The sequence of: $$x[n] = 1, \frac{1}{2}^1,\frac{1}{2}^2,\frac{1}{2}^3,...$$

was asked to be expressed using the z-transform:

$$X(z) = 1 +\frac{1}{2}^1z^-^1 +\frac{1}{2}^2z^-^2+\frac{1}{2}^3z^-^3+...$$

What I can't do is express the final result into the one on the sheet which is:
$$\frac{z}{z-0.5}$$

The notes say to use the linear difference equation:

$$\frac{x[n]+x[n-1]}{2}$$

I found x[n-1] just by subtracting one from each value for x[n] above so when I added the numerator I got 1 and the denominator as 2...clearly it is wrong.
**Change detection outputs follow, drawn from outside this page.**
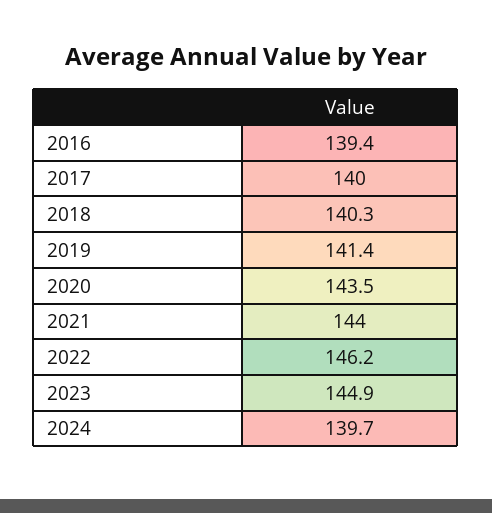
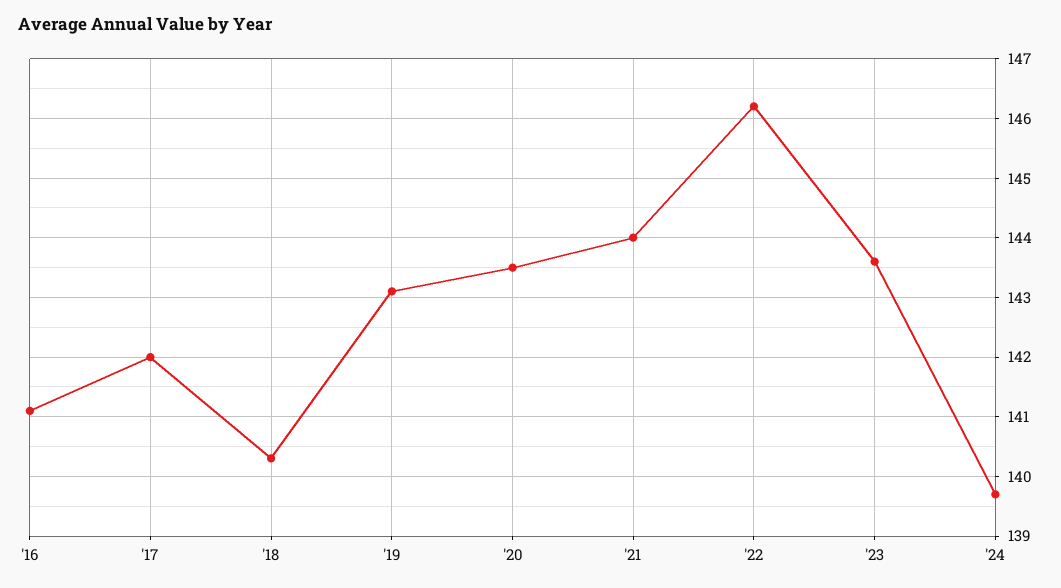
2016: 139.4 -> 141
2017: 140 -> 142
2019: 141.4 -> 143
2023: 144.9 -> 143.5

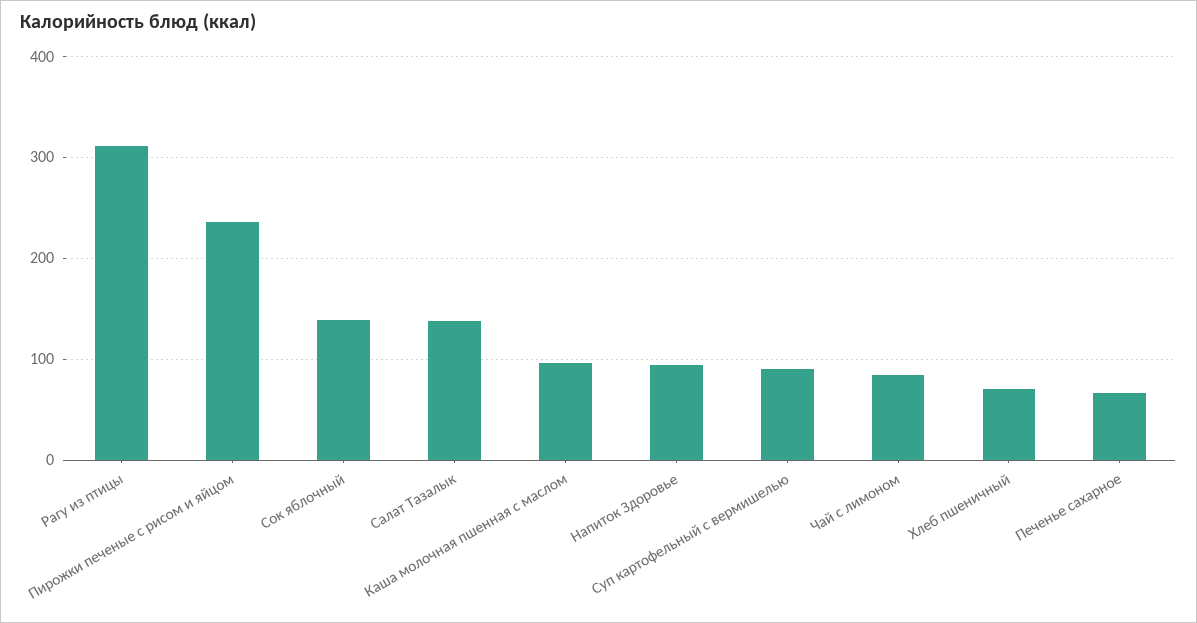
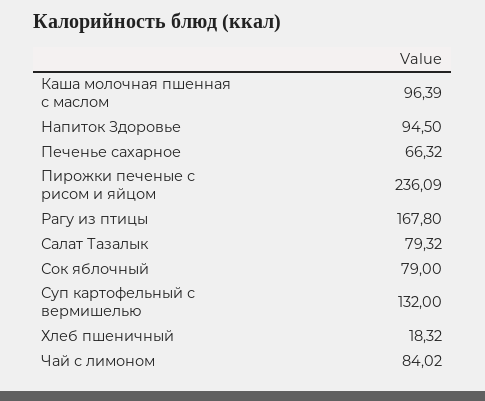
Рагу из птицы: 310 -> 167.8
Сок яблочный: 140 -> 79
Салат Тазалык: 140 -> 79.32
Суп картофельный с вермишелью: 90 -> 132
Хлеб пшеничный: 70 -> 18.32

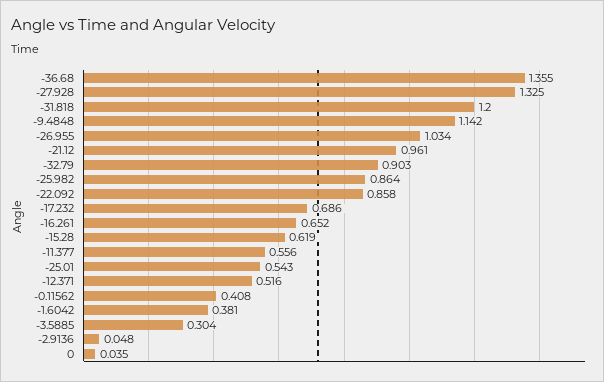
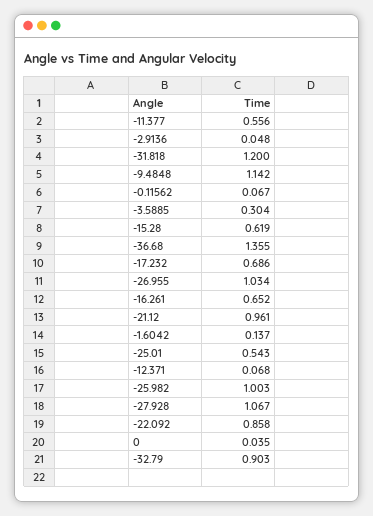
-27.928: 1.325 -> 1.067
-25.982: 0.864 -> 1.003
-12.371: 0.516 -> 0.068
-0.11562: 0.408 -> 0.067
-1.6042: 0.381 -> 0.137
Thank you in advance for helping!

#### t_n_k

Joined Mar 6, 2009
5,455
This is the sum of a geometric series.

$$X(z)=1+\frac{1}{2z}+\frac{1}{4z^2}+\frac{1}{8z^3} + ....$$

Since the series is infinite we may write ...

$$\frac{1}{2z}X(z)=X(z)-1$$

$$\frac{1}{2z}X(z)-X(z)=-1$$

$$(\frac{1}{2z}-1)X(z)=-1$$

$$(\frac{1-2z}{2z})X(z)=-1$$

$$X(z)=\frac{-2z}{1-2z}$$

$$X(z)=\frac{2z}{(2z-1)}$$

$$X(z)=\frac{z}{(z-0.5)}$$

• u-will-neva-no